Health

A Chocolate a Day Keeps the Dentist Away

Sure, a taste for chocolate has long been blamed for upping your cavity count at the dentist’s office. But in an unlikely development sure to spark smiles in chocoholics, medical researchers are now saying that chocolate may someday help prevent dental cavities.

Cavities form when bacteria changes sugars into acids that gradually eat away a tooth's surface. But Takashi Ooshima and his colleagues at Osaka University in Japan discovered that when they added cocoa bean husk, or the outer part of the bean, which is usually discarded in chocolate production, to the mouth bacteria, it stopped the process that forms cavities.

Rats that were fed the cocoa bean husk in their drinking water had healthier teeth. The researchers are next planning to test it on human teeth.
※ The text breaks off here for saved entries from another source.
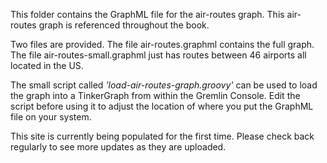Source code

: This folder contains the GraphML file for the air-routes graph. This air-routes graph is referenced throughout the book.

Two files are provided. The file air-routes.graphml contains the full graph. The file air-routes-small.graphml just has routes between 46 airports all located in the US.

The small script called *'load-air-routes-graph.groovy'* can be used to load the graph into a TinkerGraph from within the Gremlin Console. Edit the script before using it to adjust the location of where you put the GraphML file on your system.

This site is currently being populated for the first time. Please check back regularly to see more updates as they are uploaded.

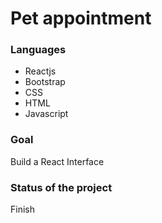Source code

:# Pet appointment

### Languages

- Reactjs
- Bootstrap
- CSS
- HTML
- Javascript

### Goal

Build a React Interface

### Status of the project

Finish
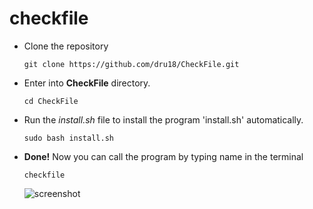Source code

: # checkfile

- Clone the repository

  `git clone https://github.com/dru18/CheckFile.git`

- Enter into **CheckFile** directory.

  `cd CheckFile`

- Run the *install.sh* file to install the program 'install.sh' automatically.

  `sudo bash install.sh`

- **Done!** Now you can call the program by typing name in the terminal

  `checkfile`
  
  ![screenshot]("screenshots/screenshot.png")
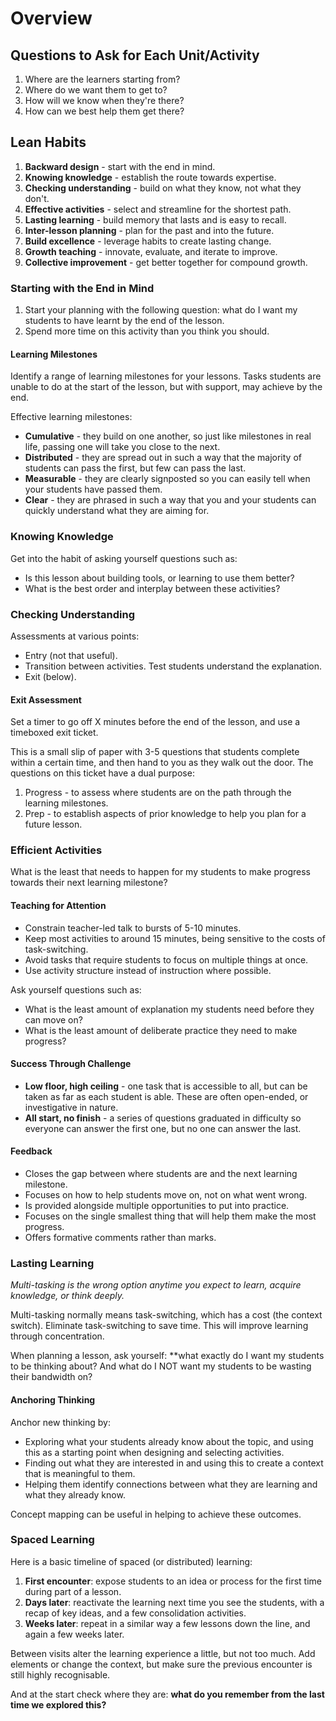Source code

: # Overview

## Questions to Ask for Each Unit/Activity

1. Where are the learners starting from?
2. Where do we want them to get to?
3. How will we know when they're there?
4. How can we best help them get there?

## Lean Habits

1. **Backward design** - start with the end in mind.
2. **Knowing knowledge** - establish the route towards expertise.
3. **Checking understanding** - build on what they know, not what they don't.
4. **Effective activities** - select and streamline for the shortest path.
5. **Lasting learning** - build memory that lasts and is easy to recall.
6. **Inter-lesson planning** - plan for the past and into the future.
7. **Build excellence** - leverage habits to create lasting change.
8. **Growth teaching** - innovate, evaluate, and iterate to improve.
9. **Collective improvement** - get better together for compound growth.

### Starting with the End in Mind

1. Start your planning with the following question: what do I want my students to have learnt by the end of the lesson.
2. Spend more time on this activity than you think you should.

#### Learning Milestones

Identify a range of learning milestones for your lessons.  Tasks students are unable to do at the start of the lesson, but with support, may achieve by the end.

Effective learning milestones:

- **Cumulative** - they build on one another, so just like milestones in real life, passing one will take you close to the next.
- **Distributed** - they are spread out in such a way that the majority of students can pass the first, but few can pass the last.
- **Measurable** - they are clearly signposted so you can easily tell when your students have passed them.
- **Clear** - they are phrased in such a way that you and your students can quickly understand what they are aiming for.

### Knowing Knowledge

Get into the habit of asking yourself questions such as:

- Is this lesson about building tools, or learning to use them better?
- What is the best order and interplay between these activities?

### Checking Understanding

Assessments at various points:

- Entry (not that useful).
- Transition between activities.  Test students understand the explanation.
- Exit (below).

#### Exit Assessment

Set a timer to go off X minutes before the end of the lesson, and use a timeboxed exit ticket.

This is a small slip of paper with 3-5 questions that students complete within a certain time, and then hand to you as they walk out the door.  The questions on this ticket have a dual purpose:

1. Progress - to assess where students are on the path through the learning milestones.
2. Prep - to establish aspects of prior knowledge to help you plan for a future lesson.

### Efficient Activities

What is the least that needs to happen for my students to make progress towards their next learning milestone?

#### Teaching for Attention

- Constrain teacher-led talk to bursts of 5-10 minutes.
- Keep most activities to around 15 minutes, being sensitive to the costs of task-switching.
- Avoid tasks that require students to focus on multiple things at once.
- Use activity structure instead of instruction where possible.

Ask yourself questions such as:

- What is the least amount of explanation my students need before they can move on?
- What is the least amount of deliberate practice they need to make progress?

#### Success Through Challenge

- **Low floor, high ceiling** - one task that is accessible to all, but can be taken as far as each student is able.  These are often open-ended, or investigative in nature.
- **All start, no finish** - a series of questions graduated in difficulty so everyone can answer the first one, but no one can answer the last.

#### Feedback

- Closes the gap between where students are and the next learning milestone.
- Focuses on how to help students move on, not on what went wrong.
- Is provided alongside multiple opportunities to put into practice.
- Focuses on the single smallest thing that will help them make the most progress.
- Offers formative comments rather than marks.

### Lasting Learning

*Multi-tasking is the wrong option anytime you expect to learn, acquire knowledge, or think deeply.*

Multi-tasking normally means task-switching, which has a cost (the context switch).  Eliminate task-switching to save time.  This will improve learning through concentration.

When planning a lesson, ask yourself: **what exactly do I want my students to be thinking about?  And what do I NOT want my students to be wasting their bandwidth on?

#### Anchoring Thinking

Anchor new thinking by:

- Exploring what your students already know about the topic, and using this as a starting point when designing and selecting activities.
- Finding out what they are interested in and using this to create a context that is meaningful to them.
- Helping them identify connections between what they are learning and what they already know.

Concept mapping can be useful in helping to achieve these outcomes.

### Spaced Learning

Here is a basic timeline of spaced (or distributed) learning:

1. **First encounter**: expose students to an idea or process for the first time during part of a lesson.
2. **Days later**: reactivate the learning next time you see the students, with a recap of key ideas, and a few consolidation activities.
3. **Weeks later**: repeat in a similar way a few lessons down the line, and again a few weeks later.

Between visits alter the learning experience a little, but not too much.  Add elements or change the context, but make sure the previous encounter is still highly recognisable.

And at the start check where they are: **what do you remember from the last time we explored this?**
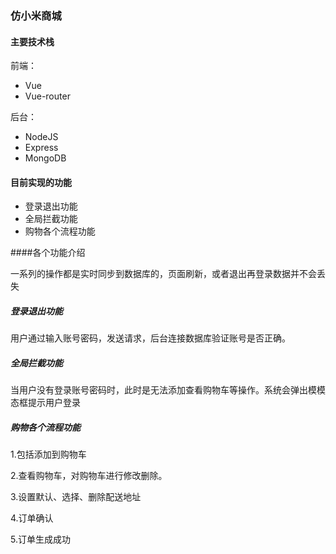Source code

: ### 仿小米商城

#### 主要技术栈

前端：
- Vue
- Vue-router

后台：
- NodeJS
- Express
- MongoDB

#### 目前实现的功能

- 登录退出功能
- 全局拦截功能
- 购物各个流程功能

####各个功能介绍

一系列的操作都是实时同步到数据库的，页面刷新，或者退出再登录数据并不会丢失

##### 登录退出功能

用户通过输入账号密码，发送请求，后台连接数据库验证账号是否正确。

##### 全局拦截功能

当用户没有登录账号密码时，此时是无法添加查看购物车等操作。系统会弹出模模态框提示用户登录

##### 购物各个流程功能

1.包括添加到购物车

2.查看购物车，对购物车进行修改删除。

3.设置默认、选择、删除配送地址

4.订单确认

5.订单生成成功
They theorize that the results could lead to new treatments for tooth decay. For example, it may be possible to use the cocoa extract in a mouthwash or toothpaste or to enhance chocolate to make it healthier for teeth.
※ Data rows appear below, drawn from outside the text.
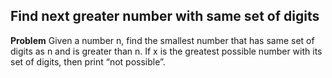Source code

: ## Find next greater number with same set of digits

**Problem** Given a number n, find the smallest number that has same set of digits as n and is greater than n. If x is the greatest possible number with its set of digits, then print “not possible”.

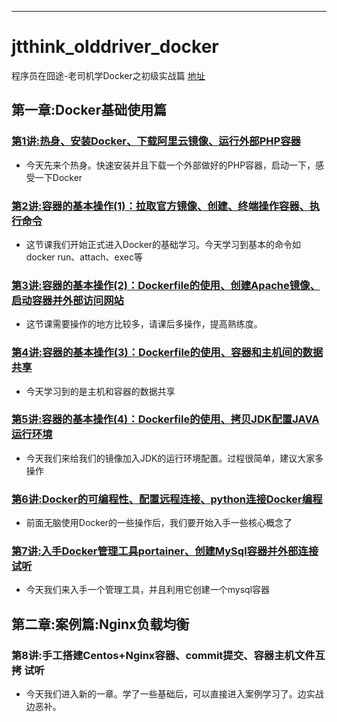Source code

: 
-----

# jtthink_olddriver_docker

程序员在囧途-老司机学Docker之初级实战篇 [地址](http://www.jtthink.com/course/54)

## 第一章:Docker基础使用篇

### [第1讲:热身、安装Docker、下载阿里云镜像、运行外部PHP容器](https://www.jtthink.com/course/play/1128)
* 今天先来个热身。快速安装并且下载一个外部做好的PHP容器，启动一下，感受一下Docker

### [第2讲:容器的基本操作(1)：拉取官方镜像、创建、终端操作容器、执行命令](https://www.jtthink.com/course/play/1129)
* 这节课我们开始正式进入Docker的基础学习。今天学习到基本的命令如docker run、attach、exec等

### [第3讲:容器的基本操作(2)：Dockerfile的使用、创建Apache镜像、启动容器并外部访问网站](https://www.jtthink.com/course/play/1130)
* 这节课需要操作的地方比较多，请课后多操作，提高熟练度。

### [第4讲:容器的基本操作(3)：Dockerfile的使用、容器和主机间的数据共享](https://www.jtthink.com/course/play/1133)
* 今天学习到的是主机和容器的数据共享

### [第5讲:容器的基本操作(4)：Dockerfile的使用、拷贝JDK配置JAVA运行环境](https://www.jtthink.com/course/play/1139)
* 今天我们来给我们的镜像加入JDK的运行环境配置。过程很简单，建议大家多操作

### [第6讲:Docker的可编程性、配置远程连接、python连接Docker编程](https://www.jtthink.com/course/play/1140)
* 前面无脑使用Docker的一些操作后，我们要开始入手一些核心概念了

### [第7讲:入手Docker管理工具portainer、创建MySql容器并外部连接 试听](https://www.jtthink.com/course/play/1142)
* 今天我们来入手一个管理工具，并且利用它创建一个mysql容器

## 第二章:案例篇:Nginx负载均衡

### 第8讲:手工搭建Centos+Nginx容器、commit提交、容器主机文件互拷 试听
* 今天我们进入新的一章。学了一些基础后，可以直接进入案例学习了。边实战边恶补。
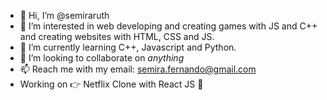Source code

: - 👋 Hi, I’m @semiraruth
- 👀 I’m interested in web developing and creating games with JS and C++ and creating websites with HTML, CSS and JS.
- 🌱 I’m currently learning C++, Javascript and Python.
- 💞️ I’m looking to collaborate on *anything*
- 📫 Reach me with my email: semira.fernando@gmail.com
- Working on 👉 Netflix Clone with React JS 🚀

<!---
semiraruth/semiraruth is a ✨ special ✨ repository because its `README.md` (this file) appears on your GitHub profile.
You can click the Preview link to take a look at your changes.
--->
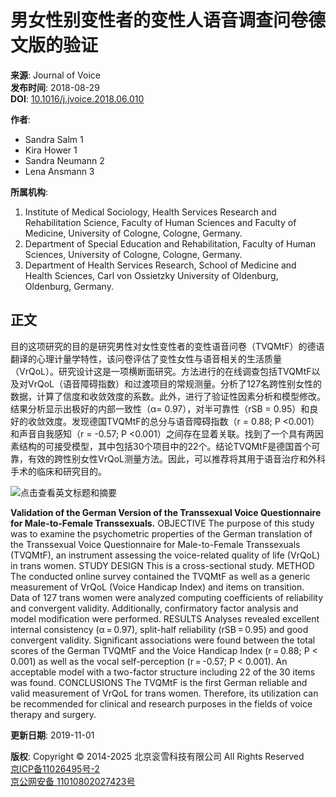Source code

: # 男女性别变性者的变性人语音调查问卷德文版的验证

**来源**: Journal of Voice  
**发布时间**: 2018-08-29  
**DOI**: [10.1016/j.jvoice.2018.06.010](https://www.x-mol.com/ref/1661)  

**作者**:
- Sandra Salm 1
- Kira Hower 1
- Sandra Neumann 2
- Lena Ansmann 3

**所属机构**:
1. Institute of Medical Sociology, Health Services Research and Rehabilitation Science, Faculty of Human Sciences and Faculty of Medicine, University of Cologne, Cologne, Germany.
2. Department of Special Education and Rehabilitation, Faculty of Human Sciences, University of Cologne, Cologne, Germany.
3. Department of Health Services Research, School of Medicine and Health Sciences, Carl von Ossietzky University of Oldenburg, Oldenburg, Germany.

## 正文

目的这项研究的目的是研究男性对女性变性者的变性语音问卷（TVQMtF）的德语翻译的心理计量学特性，该问卷评估了变性女性与语音相关的生活质量（VrQoL）。研究设计这是一项横断面研究。方法进行的在线调查包括TVQMtF以及对VrQoL（语音障碍指数）和过渡项目的常规测量。分析了127名跨性别女性的数据，计算了信度和收敛效度的系数。此外，进行了验证性因素分析和模型修改。结果分析显示出极好的内部一致性（α= 0.97），对半可靠性（rSB = 0.95）和良好的收敛效度。发现德国TVQMtF的总分与语音障碍指数（r = 0.88; P <0.001）和声音自我感知（r = -0.57; P <0.001）之间存在显着关联。找到了一个具有两因素结构的可接受模型，其中包括30个项目中的22个。结论TVQMtF是德国首个可靠，有效的跨性别女性VrQoL测量方法。因此，可以推荐将其用于语音治疗和外科手术的临床和研究目的。

![点击查看英文标题和摘要](https://scdn.x-mol.com/jcss/images/paperTranslation.png)

**Validation of the German Version of the Transsexual Voice Questionnaire for Male-to-Female Transsexuals.** OBJECTIVE The purpose of this study was to examine the psychometric properties of the German translation of the Transsexual Voice Questionnaire for Male-to-Female Transsexuals (TVQMtF), an instrument assessing the voice-related quality of life (VrQoL) in trans women. STUDY DESIGN This is a cross-sectional study. METHOD The conducted online survey contained the TVQMtF as well as a generic measurement of VrQoL (Voice Handicap Index) and items on transition. Data of 127 trans women were analyzed computing coefficients of reliability and convergent validity. Additionally, confirmatory factor analysis and model modification were performed. RESULTS Analyses revealed excellent internal consistency (α = 0.97), split-half reliability (rSB = 0.95) and good convergent validity. Significant associations were found between the total scores of the German TVQMtF and the Voice Handicap Index (r = 0.88; P < 0.001) as well as the vocal self-perception (r = -0.57; P < 0.001). An acceptable model with a two-factor structure including 22 of the 30 items was found. CONCLUSIONS The TVQMtF is the first German reliable and valid measurement of VrQoL for trans women. Therefore, its utilization can be recommended for clinical and research purposes in the fields of voice therapy and surgery.

**更新日期**: 2019-11-01

**版权**: Copyright © 2014-2025 北京衮雪科技有限公司 All Rights Reserved  
[京ICP备11026495号-2](https://beian.miit.gov.cn/)  
[京公网安备 11010802027423号](http://www.beian.gov.cn/portal/registerSystemInfo?recordcode=11010802027423)
<!-- tcd_original_link https://www.x-mol.com/paper/1212921808267583495/t?recommendPaper=1350497694282182656 -->
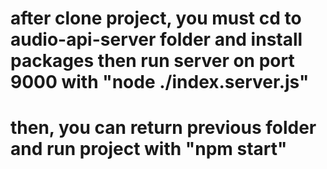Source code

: # after clone project, you must cd to audio-api-server folder and install packages then run server on port 9000 with "node ./index.server.js"

# then, you can return previous folder and run project with "npm start"
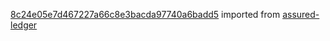 [8c24e05e7d467227a66c8e3bacda97740a6badd5](https://github.com/insolar/assured-ledger/commit/8c24e05e7d467227a66c8e3bacda97740a6badd5) imported from [assured-ledger](https://github.com/insolar/assured-ledger)
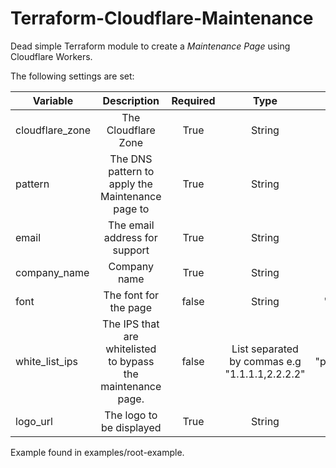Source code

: # Terraform-Cloudflare-Maintenance

Dead simple Terraform module to create a *Maintenance Page* using Cloudflare Workers.

The following settings are set:

| Variable        | Description                                                  | Required | Type                                           | Default       |
|-----------------|:------------------------------------------------------------:|:--------:|:----------------------------------------------:|:-------------:|
| cloudflare_zone | The Cloudflare Zone                                          | True     | String                                         | -             |
| pattern         | The DNS pattern to apply the Maintenance page to             | True     | String                                         | -             |
| email           | The email address for support                                | True     | String                                         | -             |
| company_name    | Company name                                                 | True     | String                                         | -             |
| font            | The font for the page                                        | false    | String                                         | "Poppins"     |
| white_list_ips  | The IPS that are whitelisted to bypass the maintenance page. | false    | List separated by commas e.g "1.1.1.1,2.2.2.2" | "placeholder" |
| logo_url        | The logo to be displayed                                     | True     | String                                         | -             |

Example found in examples/root-example.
Scientists also note that chocolate is comparatively better for teeth than many other sweet foods, such as sugary sodas, because the antibacterial ingredients in cocoa beans are thought to offset the high sugar levels.

Sorry, white chocolate lovers. Technically, white chocolate isn't really chocolate. White chocolate has cocoa butter and sugar, but none of the cocoa beans that were found to neutralize mouth bacteria and stop dental decay.